Segment Open
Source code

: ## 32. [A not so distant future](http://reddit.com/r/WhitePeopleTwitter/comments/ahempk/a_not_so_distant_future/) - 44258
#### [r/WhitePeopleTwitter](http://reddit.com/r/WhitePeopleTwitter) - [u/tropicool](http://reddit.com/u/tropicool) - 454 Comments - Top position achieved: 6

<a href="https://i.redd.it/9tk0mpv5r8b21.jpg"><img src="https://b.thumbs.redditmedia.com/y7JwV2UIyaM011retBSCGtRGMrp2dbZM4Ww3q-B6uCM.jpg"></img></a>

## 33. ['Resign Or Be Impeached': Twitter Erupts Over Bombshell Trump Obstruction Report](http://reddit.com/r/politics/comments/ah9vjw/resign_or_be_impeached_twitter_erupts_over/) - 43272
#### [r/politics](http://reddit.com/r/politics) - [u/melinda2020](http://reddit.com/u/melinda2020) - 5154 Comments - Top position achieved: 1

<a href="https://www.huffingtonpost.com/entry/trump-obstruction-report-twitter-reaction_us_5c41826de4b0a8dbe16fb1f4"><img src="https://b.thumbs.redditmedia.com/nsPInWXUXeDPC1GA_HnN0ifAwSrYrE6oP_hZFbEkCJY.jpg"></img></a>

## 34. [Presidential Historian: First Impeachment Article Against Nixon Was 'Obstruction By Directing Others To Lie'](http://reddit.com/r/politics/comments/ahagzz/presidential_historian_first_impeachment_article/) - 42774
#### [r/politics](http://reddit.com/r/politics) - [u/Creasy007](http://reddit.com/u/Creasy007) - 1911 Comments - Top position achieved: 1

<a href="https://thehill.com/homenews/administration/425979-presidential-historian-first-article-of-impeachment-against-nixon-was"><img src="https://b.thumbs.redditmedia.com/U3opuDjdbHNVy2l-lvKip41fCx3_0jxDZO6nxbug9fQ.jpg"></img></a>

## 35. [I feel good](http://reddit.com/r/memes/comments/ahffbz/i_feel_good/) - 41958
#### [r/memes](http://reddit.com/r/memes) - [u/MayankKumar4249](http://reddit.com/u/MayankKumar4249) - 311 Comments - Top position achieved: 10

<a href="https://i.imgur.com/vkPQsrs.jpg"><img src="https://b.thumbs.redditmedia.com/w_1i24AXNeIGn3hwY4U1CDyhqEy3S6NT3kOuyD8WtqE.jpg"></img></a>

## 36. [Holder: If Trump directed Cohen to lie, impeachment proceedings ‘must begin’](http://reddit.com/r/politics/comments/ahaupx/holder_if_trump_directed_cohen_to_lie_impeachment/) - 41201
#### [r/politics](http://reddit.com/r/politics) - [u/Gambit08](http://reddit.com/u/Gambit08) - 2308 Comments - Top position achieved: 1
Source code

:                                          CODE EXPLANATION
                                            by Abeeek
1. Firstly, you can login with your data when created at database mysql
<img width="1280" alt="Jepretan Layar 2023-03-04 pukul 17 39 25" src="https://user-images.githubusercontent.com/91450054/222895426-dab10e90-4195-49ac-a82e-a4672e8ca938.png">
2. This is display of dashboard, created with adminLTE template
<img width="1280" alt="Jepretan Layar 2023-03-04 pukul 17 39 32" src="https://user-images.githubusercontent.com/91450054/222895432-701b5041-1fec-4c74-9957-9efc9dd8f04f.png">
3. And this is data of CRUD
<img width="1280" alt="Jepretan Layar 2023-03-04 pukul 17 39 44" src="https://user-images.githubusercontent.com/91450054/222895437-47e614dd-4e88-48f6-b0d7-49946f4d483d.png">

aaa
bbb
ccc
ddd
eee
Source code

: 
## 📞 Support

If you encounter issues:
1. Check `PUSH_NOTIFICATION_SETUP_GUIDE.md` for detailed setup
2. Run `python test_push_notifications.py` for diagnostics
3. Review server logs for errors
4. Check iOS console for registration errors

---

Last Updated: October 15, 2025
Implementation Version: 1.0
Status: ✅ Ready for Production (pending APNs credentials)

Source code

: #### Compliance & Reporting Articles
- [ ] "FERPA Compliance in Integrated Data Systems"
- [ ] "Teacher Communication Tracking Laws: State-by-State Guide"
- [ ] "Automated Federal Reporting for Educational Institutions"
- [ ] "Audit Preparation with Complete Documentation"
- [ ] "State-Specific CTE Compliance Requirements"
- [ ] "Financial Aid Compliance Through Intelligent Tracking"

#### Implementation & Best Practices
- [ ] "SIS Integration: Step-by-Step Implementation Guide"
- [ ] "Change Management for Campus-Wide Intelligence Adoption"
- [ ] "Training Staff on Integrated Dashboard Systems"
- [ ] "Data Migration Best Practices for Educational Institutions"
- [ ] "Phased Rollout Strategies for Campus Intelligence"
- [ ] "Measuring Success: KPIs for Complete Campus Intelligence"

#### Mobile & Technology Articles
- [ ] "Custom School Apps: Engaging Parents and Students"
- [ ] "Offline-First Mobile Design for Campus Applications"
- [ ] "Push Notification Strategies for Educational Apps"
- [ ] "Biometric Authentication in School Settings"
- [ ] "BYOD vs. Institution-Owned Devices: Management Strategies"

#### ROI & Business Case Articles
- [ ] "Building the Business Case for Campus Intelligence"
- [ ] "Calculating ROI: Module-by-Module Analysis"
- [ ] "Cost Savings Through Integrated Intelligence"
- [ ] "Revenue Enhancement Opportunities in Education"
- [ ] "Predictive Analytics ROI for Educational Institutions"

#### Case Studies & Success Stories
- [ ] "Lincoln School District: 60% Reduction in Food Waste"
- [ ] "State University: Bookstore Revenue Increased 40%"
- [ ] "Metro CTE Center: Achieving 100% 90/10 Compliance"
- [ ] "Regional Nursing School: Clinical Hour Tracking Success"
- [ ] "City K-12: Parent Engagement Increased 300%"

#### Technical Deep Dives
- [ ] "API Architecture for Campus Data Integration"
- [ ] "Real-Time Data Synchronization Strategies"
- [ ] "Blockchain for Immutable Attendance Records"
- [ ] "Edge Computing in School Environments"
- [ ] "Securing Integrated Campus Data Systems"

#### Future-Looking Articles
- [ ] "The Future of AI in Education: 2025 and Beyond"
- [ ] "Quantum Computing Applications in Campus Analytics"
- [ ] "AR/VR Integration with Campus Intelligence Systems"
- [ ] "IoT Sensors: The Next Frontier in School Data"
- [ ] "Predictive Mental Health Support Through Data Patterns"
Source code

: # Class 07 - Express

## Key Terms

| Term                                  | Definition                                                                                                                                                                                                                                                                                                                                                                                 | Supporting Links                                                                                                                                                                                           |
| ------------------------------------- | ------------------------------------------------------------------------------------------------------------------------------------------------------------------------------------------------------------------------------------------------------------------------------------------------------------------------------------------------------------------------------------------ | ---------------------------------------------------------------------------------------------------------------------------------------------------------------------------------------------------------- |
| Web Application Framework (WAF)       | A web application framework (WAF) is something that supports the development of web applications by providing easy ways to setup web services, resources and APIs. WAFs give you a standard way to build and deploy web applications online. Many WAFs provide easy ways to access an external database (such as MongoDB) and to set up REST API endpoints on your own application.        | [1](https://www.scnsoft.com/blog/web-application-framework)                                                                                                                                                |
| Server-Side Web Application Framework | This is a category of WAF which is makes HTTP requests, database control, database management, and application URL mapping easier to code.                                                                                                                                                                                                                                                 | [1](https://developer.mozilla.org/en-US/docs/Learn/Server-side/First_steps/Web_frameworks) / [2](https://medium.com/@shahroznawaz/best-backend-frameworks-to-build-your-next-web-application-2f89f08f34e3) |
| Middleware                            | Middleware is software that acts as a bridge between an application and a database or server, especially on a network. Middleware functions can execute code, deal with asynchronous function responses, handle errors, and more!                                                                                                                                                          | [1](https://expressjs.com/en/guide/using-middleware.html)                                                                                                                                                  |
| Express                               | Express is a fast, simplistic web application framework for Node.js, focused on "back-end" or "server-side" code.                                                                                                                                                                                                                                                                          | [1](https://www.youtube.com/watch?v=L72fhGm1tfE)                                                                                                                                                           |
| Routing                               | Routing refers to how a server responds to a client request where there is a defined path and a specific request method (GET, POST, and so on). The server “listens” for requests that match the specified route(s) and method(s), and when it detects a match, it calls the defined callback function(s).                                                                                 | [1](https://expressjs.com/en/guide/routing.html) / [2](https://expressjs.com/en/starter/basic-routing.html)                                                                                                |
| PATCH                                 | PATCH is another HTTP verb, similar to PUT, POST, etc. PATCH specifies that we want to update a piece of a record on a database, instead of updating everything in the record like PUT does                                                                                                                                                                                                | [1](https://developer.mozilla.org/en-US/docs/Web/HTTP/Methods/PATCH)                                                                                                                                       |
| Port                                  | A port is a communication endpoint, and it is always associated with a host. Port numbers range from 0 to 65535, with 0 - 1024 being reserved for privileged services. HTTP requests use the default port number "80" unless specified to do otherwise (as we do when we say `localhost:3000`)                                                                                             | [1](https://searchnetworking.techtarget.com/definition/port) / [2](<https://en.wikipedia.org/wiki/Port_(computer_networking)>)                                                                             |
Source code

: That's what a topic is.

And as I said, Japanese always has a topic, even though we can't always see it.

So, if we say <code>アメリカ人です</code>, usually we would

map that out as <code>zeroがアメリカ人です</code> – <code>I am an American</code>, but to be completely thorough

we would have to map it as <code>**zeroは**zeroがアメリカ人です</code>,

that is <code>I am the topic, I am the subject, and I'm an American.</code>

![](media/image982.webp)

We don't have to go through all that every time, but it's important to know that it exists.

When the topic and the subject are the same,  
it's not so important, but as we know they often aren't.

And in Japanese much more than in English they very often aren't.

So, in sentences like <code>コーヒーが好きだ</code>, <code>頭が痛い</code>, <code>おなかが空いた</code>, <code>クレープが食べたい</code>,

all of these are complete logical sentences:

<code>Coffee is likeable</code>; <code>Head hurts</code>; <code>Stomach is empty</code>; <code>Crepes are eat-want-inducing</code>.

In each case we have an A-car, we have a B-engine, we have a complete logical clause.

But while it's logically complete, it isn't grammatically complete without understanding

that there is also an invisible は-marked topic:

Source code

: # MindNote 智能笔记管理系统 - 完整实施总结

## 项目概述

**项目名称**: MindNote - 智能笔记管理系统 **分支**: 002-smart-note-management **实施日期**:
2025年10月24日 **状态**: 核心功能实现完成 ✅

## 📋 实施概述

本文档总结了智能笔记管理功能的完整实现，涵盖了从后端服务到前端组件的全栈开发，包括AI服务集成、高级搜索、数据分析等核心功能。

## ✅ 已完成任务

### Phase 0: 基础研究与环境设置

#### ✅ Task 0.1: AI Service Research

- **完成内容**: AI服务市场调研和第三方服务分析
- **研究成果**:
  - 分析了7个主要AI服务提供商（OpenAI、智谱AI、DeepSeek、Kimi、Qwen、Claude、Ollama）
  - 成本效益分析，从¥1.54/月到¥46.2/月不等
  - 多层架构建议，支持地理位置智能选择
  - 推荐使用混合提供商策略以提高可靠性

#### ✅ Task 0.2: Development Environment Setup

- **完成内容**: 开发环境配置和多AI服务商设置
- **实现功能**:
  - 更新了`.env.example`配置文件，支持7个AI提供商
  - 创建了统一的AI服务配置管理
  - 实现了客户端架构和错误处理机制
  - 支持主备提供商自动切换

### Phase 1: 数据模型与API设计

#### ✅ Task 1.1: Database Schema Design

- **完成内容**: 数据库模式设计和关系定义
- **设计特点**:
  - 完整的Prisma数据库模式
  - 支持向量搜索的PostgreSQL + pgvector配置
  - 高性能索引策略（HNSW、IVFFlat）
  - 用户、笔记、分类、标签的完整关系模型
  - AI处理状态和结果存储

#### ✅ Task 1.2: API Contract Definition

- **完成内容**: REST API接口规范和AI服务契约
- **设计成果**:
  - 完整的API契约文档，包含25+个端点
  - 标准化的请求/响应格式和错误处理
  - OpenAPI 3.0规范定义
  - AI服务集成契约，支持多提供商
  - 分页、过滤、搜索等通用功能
Segment Closed
- **Instruction**: Please pull out every line of the entries above that contains the word "Tracking", copying each one in full.

- **Answer section**:
- [ ] "Teacher Communication Tracking Laws: State-by-State Guide"
- [ ] "Financial Aid Compliance Through Intelligent Tracking"
- [ ] "Regional Nursing School: Clinical Hour Tracking Success"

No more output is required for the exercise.